### TEXT PASSAGE
········
Saturday, June 19, 2010
The 50-State Interview Series Continues with Leo in the Sunshine State!
We caught up with Lee just before he was heading out to catch the Early Bird Special at Sonny’s Real Pit BBQ. He’s developed a powerful body block that he lays on the Blue Hairs who make the mistake of trying to cut in the salad bar line. The difficult trick that Lee has mastered so skillfully is flooring these codgers without breaking their hips.
The LG Report: Lee, welcome to The LG Report’s 50-State Interview Series. It’s a big honor for you, we know. Do you mind if we dispense with the formalities and just call you Flea Bag?
The LG Report: Ok, so be it Flea Bag. Do you ever think about the fact that the State of Florida is shaped like a penis? Does it cross your mind first thing in the morning when you step out the door? Or any other time? You’re basically walking on a penis 24/7. Thoughts?
········
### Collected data
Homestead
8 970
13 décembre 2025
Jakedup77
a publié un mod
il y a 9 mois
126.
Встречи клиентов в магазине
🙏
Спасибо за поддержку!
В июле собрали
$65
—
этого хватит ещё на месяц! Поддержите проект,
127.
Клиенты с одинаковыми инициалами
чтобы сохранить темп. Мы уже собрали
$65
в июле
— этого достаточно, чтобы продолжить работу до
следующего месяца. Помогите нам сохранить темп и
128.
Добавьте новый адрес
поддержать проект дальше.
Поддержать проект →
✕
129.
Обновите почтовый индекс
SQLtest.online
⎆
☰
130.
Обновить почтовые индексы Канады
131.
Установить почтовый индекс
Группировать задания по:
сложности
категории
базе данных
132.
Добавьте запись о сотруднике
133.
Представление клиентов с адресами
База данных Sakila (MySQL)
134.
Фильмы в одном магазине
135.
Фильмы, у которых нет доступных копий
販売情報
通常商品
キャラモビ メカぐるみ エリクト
········
### EXERCISES
1. In the Florida interview, change "Early Bird Special" to "lunch buffet" and write out the part starting with "Saturday, June 19, 2010" and going on through "breaking their hips.".
2. Reproduce every line of the collected data above without any alteration.

### ANSWERS BY ITEM
1.
Saturday, June 19, 2010
The 50-State Interview Series Continues with Leo in the Sunshine State!
We caught up with Lee just before he was heading out to catch the lunch buffet at Sonny’s Real Pit BBQ. He’s developed a powerful body block that he lays on the Blue Hairs who make the mistake of trying to cut in the salad bar line. The difficult trick that Lee has mastered so skillfully is flooring these codgers without breaking their hips.

2.
Homestead
8 970
13 décembre 2025
Jakedup77
a publié un mod
il y a 9 mois
126.
Встречи клиентов в магазине
🙏
Спасибо за поддержку!
В июле собрали
$65
—
этого хватит ещё на месяц! Поддержите проект,
127.
Клиенты с одинаковыми инициалами
чтобы сохранить темп. Мы уже собрали
$65
в июле
— этого достаточно, чтобы продолжить работу до
следующего месяца. Помогите нам сохранить темп и
128.
Добавьте новый адрес
поддержать проект дальше.
Поддержать проект →
✕
129.
Обновите почтовый индекс
SQLtest.online
⎆
☰
130.
Обновить почтовые индексы Канады
131.
Установить почтовый индекс
Группировать задания по:
сложности
категории
базе данных
132.
Добавьте запись о сотруднике
133.
Представление клиентов с адресами
База данных Sakila (MySQL)
134.
Фильмы в одном магазине
135.
Фильмы, у которых нет доступных копий
販売情報
通常商品
キャラモビ メカぐるみ エリクト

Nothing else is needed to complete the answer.